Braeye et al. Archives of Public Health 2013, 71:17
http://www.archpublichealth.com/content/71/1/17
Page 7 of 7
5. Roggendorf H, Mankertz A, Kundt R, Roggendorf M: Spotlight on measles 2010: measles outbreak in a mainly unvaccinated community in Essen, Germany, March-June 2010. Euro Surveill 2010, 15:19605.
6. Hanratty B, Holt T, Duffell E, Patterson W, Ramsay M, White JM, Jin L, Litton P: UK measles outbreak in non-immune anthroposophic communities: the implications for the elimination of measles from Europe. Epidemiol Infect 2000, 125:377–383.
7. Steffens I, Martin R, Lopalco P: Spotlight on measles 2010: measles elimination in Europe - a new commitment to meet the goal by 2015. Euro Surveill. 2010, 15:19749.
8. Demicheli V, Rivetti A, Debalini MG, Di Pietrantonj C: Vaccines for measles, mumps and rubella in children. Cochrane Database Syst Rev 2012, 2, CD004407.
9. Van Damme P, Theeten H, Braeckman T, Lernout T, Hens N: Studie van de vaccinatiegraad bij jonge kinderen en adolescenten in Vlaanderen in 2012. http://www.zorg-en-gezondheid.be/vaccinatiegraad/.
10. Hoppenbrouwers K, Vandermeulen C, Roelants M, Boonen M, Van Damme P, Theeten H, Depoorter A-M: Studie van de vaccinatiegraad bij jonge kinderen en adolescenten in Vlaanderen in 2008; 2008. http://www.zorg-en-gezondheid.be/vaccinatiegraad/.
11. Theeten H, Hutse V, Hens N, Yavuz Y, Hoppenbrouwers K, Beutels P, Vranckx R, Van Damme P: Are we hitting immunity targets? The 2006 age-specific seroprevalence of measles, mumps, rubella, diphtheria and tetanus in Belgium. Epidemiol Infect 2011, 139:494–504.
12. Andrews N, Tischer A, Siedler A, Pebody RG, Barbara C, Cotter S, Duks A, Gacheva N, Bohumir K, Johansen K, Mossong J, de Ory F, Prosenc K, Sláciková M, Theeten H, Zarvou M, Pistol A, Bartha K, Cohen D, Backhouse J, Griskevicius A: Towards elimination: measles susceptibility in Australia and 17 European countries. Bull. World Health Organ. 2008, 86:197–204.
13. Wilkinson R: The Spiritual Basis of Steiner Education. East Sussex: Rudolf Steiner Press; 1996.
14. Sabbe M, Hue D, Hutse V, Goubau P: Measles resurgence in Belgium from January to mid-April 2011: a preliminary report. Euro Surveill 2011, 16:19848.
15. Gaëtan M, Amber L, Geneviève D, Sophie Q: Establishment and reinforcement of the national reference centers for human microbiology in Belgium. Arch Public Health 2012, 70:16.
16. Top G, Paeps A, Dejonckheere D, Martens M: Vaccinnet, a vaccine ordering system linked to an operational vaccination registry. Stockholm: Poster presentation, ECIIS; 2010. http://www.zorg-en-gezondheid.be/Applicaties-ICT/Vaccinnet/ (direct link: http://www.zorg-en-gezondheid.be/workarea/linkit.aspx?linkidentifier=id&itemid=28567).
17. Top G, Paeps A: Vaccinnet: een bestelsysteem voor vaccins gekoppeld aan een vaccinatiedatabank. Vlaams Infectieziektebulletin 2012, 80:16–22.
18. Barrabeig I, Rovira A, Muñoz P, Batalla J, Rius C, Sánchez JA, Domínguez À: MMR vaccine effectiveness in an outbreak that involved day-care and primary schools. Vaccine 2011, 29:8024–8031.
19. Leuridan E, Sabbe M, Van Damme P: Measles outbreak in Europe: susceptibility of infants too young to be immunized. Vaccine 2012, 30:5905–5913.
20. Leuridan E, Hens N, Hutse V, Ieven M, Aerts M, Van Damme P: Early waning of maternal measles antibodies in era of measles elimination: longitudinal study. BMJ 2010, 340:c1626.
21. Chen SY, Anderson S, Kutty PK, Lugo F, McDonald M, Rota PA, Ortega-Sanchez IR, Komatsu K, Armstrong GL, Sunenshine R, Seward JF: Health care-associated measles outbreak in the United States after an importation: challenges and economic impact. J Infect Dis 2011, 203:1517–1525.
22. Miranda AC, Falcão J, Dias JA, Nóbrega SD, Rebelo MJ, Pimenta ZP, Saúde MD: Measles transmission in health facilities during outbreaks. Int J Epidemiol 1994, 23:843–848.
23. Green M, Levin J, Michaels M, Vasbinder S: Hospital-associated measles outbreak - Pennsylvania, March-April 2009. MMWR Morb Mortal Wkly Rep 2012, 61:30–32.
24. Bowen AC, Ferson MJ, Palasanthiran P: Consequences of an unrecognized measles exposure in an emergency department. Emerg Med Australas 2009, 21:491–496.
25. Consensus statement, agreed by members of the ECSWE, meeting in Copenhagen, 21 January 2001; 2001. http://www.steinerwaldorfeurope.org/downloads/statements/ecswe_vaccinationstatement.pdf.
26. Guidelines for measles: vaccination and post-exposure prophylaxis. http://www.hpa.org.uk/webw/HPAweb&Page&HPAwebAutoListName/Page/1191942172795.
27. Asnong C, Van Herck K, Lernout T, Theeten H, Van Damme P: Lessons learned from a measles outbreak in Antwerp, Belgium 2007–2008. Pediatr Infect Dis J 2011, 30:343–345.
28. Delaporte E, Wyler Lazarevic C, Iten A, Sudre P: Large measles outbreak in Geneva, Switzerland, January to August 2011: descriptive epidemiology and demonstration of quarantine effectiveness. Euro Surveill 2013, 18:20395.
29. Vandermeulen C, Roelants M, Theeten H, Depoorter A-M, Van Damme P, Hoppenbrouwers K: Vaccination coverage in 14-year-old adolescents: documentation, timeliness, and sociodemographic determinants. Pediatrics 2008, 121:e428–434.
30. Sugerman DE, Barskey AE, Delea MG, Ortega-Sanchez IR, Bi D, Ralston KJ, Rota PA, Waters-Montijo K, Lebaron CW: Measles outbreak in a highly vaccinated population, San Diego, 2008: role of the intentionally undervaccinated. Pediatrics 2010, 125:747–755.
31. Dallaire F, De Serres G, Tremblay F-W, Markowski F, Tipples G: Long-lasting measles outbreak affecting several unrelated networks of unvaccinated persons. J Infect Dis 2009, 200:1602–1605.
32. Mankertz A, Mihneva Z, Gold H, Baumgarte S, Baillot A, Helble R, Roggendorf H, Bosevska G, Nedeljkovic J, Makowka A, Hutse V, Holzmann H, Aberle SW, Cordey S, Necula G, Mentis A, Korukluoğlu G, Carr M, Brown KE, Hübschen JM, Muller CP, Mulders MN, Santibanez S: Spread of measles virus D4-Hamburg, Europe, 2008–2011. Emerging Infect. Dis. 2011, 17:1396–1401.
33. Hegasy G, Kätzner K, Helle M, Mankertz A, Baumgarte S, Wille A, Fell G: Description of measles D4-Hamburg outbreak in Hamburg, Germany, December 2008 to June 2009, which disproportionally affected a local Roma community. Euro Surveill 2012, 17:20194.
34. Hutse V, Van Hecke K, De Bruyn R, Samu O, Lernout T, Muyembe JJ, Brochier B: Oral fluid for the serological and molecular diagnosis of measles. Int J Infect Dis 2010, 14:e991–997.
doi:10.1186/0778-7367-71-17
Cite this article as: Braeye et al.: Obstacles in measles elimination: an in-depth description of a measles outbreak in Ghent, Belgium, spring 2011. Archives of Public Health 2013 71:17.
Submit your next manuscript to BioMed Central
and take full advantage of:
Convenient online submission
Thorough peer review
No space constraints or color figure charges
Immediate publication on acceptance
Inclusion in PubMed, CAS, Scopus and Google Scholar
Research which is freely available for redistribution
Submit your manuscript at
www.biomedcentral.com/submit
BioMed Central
+-------+
* **WHAT THE TASK REQUIRES**
Nothing beyond the line that contains "Page 7 of 7" belongs in the answer; reproduce the entries exactly from their first line through it.

* **EXPECTED ANSWER**
Braeye et al. Archives of Public Health 2013, 71:17
http://www.archpublichealth.com/content/71/1/17
Page 7 of 7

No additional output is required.